Hourly readings are accepted only when at least one other reading within ±10 minutes is within 1.5°F — the same QC NWS applies before a value reaches CF6. Isolated spikes from radiational flashes or sensor noise get dropped. Once CLI publishes, a later observation overrides it only if it’s more than 0.5°F more extreme (post-CLI cooling / warming).
Bracket-edge margin
Kalshi weather brackets are 1°F-wide ranges anchored on a half-degree (e.g. B85.5 means the high settles between 85 and 86 inclusive). Settlement uses rounded CF6 numbers, but the underlying temperature is continuous.

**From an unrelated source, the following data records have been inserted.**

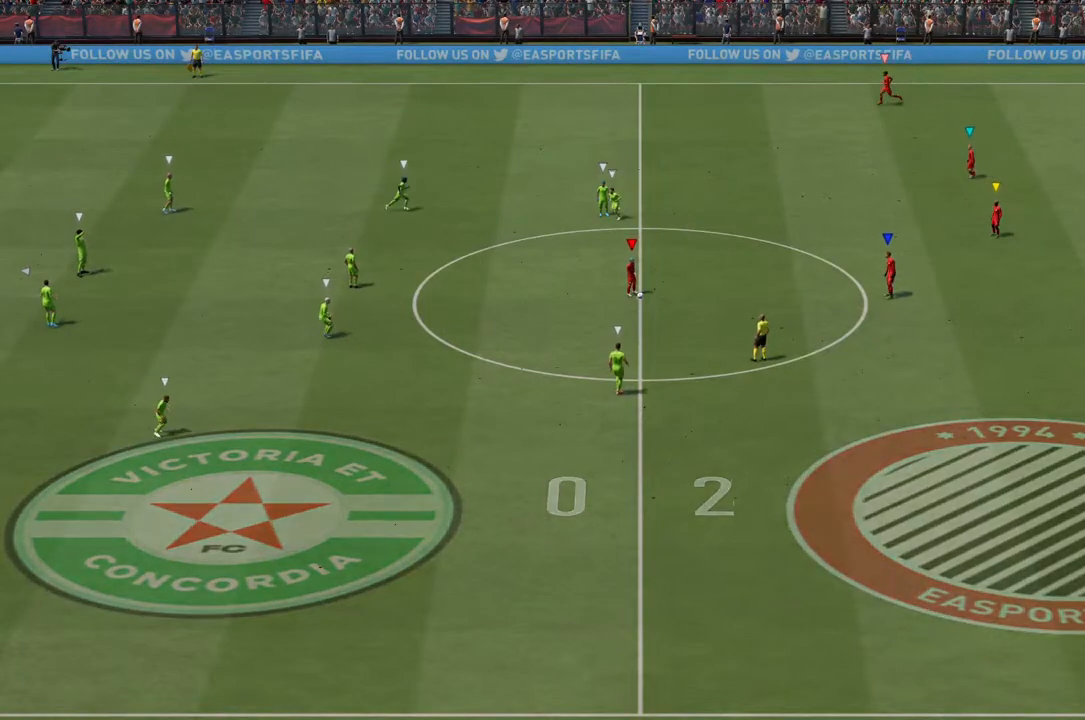
{"buttons": [], "left_stick": "center", "right_stick": "center", "events": []}
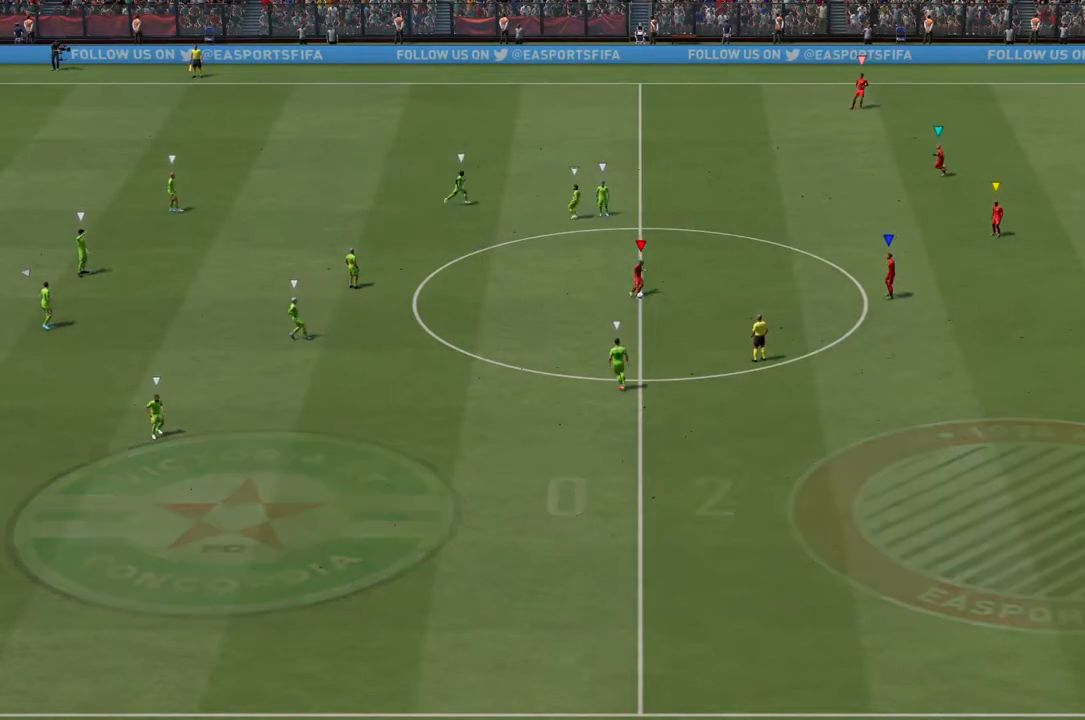
{"buttons": [], "left_stick": "down-left", "right_stick": "center", "events": [[467, "left_stick", "down-left"]]}
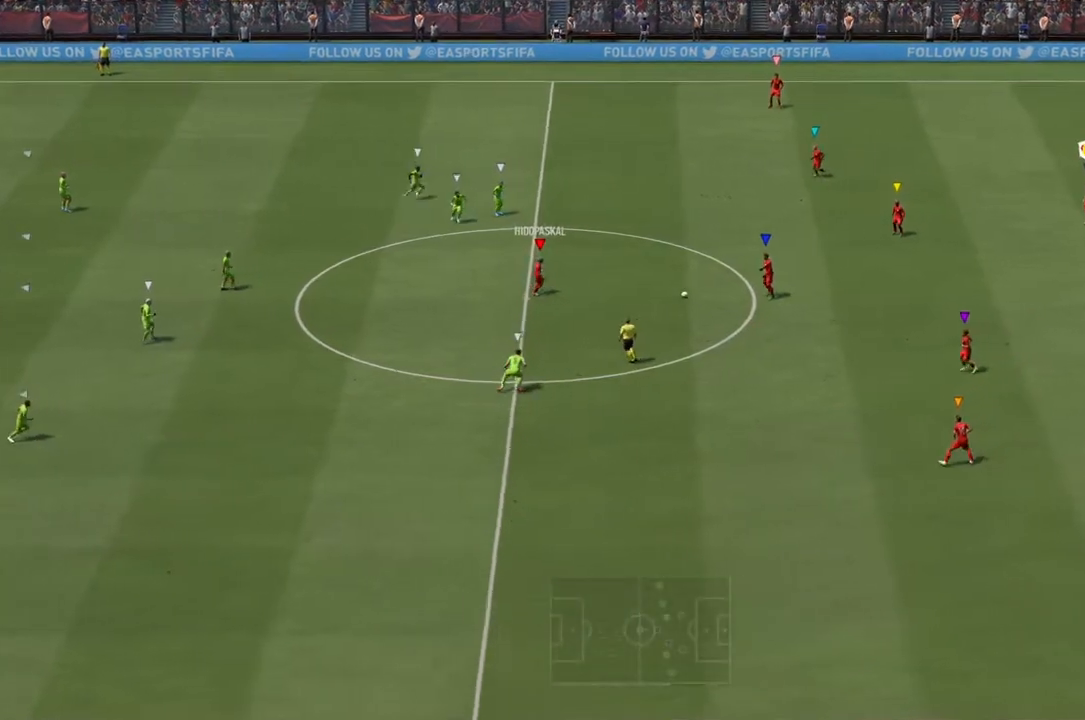
{"buttons": ["L2"], "left_stick": "right", "right_stick": "center", "events": [[100, "left_stick", "center"], [167, "L2", "down"], [267, "left_stick", "right"]]}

The bracket-edge margin is the two-sided rounding distance from the precise projection to each flip line. For a high of 85.42°F against a B85.5 bracket the rounded high is 85, the lower flip line (round-down to 85) sits at 84.5 and the upper flip line (round-up to 86) sits at 85.5:
We display the narrower of the two margins on the grade card. In the example above, the projection is essentially against the upper flip line — a 0.08°F move at 4 PM tips the bracket. That’s a thin margin and it shows up in the grade.
Quality grade
Every bracket we observe gets a letter grade. The grade is a function of four inputs, all computed at observation time and never backfilled:
- Bracket-edge margin — narrower of the two flip-line distances. Below 0.4°F caps the grade at B regardless of the other inputs.
- Source confidence — has CLI published? are all four RMK 6h windows closed and consistent? is the projection still leaning on hourly METAR?
- Liquidity — last-24h volume on Kalshi for that bracket. We don’t boost the grade for high volume but we cap it when there isn’t enough to leave on without re-pricing it.
- City tier — see below. Tier-2 cities get a half-grade haircut on narrow brackets.
The output is one of A+, A, B, or no grade. A+ is reserved for markets where the projection is locked (post-RMK-4-group), the margin is at least 1.0°F, the city is Tier 1, and 24h volume on the bracket is at least 2,500.
City tiers
City tier is a tracking-quality classification. It says nothing about how interesting a market is — only how confident we are in the projection for that station. Tiers are re-derived monthly from a rolling 30-day backtest with production-realistic filters (window-fully-today + RMK sanity).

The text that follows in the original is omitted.